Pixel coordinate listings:
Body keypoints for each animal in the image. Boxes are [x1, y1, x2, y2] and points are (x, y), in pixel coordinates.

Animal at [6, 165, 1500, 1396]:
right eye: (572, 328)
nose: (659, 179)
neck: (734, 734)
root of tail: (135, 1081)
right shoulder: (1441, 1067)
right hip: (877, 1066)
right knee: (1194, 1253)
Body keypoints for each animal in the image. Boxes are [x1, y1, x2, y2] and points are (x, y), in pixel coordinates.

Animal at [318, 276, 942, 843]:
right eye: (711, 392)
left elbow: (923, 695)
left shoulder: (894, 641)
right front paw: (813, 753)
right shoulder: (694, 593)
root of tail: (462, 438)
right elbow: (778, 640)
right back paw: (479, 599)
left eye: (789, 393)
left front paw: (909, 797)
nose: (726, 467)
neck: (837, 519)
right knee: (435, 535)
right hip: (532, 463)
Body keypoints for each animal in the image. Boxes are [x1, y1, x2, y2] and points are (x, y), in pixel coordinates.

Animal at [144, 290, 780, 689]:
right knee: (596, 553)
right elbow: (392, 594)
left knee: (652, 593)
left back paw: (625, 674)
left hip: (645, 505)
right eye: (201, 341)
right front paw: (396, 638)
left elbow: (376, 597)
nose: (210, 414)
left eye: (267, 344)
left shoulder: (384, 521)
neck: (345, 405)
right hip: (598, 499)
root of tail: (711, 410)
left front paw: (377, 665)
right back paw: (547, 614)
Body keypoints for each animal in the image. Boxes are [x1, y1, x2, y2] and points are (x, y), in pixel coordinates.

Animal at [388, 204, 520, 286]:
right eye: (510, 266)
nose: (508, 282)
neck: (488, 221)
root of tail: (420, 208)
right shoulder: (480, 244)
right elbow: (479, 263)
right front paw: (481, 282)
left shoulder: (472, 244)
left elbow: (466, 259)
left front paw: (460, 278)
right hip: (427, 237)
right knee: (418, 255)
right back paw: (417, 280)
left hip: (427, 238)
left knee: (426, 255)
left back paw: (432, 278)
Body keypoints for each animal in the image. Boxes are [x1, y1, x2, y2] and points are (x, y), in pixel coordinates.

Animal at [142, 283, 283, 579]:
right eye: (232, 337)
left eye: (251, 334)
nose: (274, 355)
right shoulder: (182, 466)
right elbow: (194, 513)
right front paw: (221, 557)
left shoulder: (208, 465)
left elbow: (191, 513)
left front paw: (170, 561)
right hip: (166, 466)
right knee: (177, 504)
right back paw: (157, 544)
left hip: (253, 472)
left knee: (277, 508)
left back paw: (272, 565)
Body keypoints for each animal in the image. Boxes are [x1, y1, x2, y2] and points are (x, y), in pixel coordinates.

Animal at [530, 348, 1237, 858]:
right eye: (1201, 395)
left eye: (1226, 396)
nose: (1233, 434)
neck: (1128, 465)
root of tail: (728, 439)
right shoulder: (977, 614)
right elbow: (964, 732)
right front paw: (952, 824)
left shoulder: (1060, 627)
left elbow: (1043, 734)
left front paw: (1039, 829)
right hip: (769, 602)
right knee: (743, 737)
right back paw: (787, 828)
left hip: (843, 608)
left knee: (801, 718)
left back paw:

**WORK ORDER**
Go through the data and return each line where the word "shoulder" appears.

**ANSWER SPACE**
right shoulder: (1441, 1067)
left shoulder: (894, 641)
right shoulder: (694, 593)
left shoulder: (384, 521)
right shoulder: (480, 244)
left shoulder: (472, 244)
right shoulder: (182, 466)
left shoulder: (208, 465)
right shoulder: (977, 614)
left shoulder: (1060, 627)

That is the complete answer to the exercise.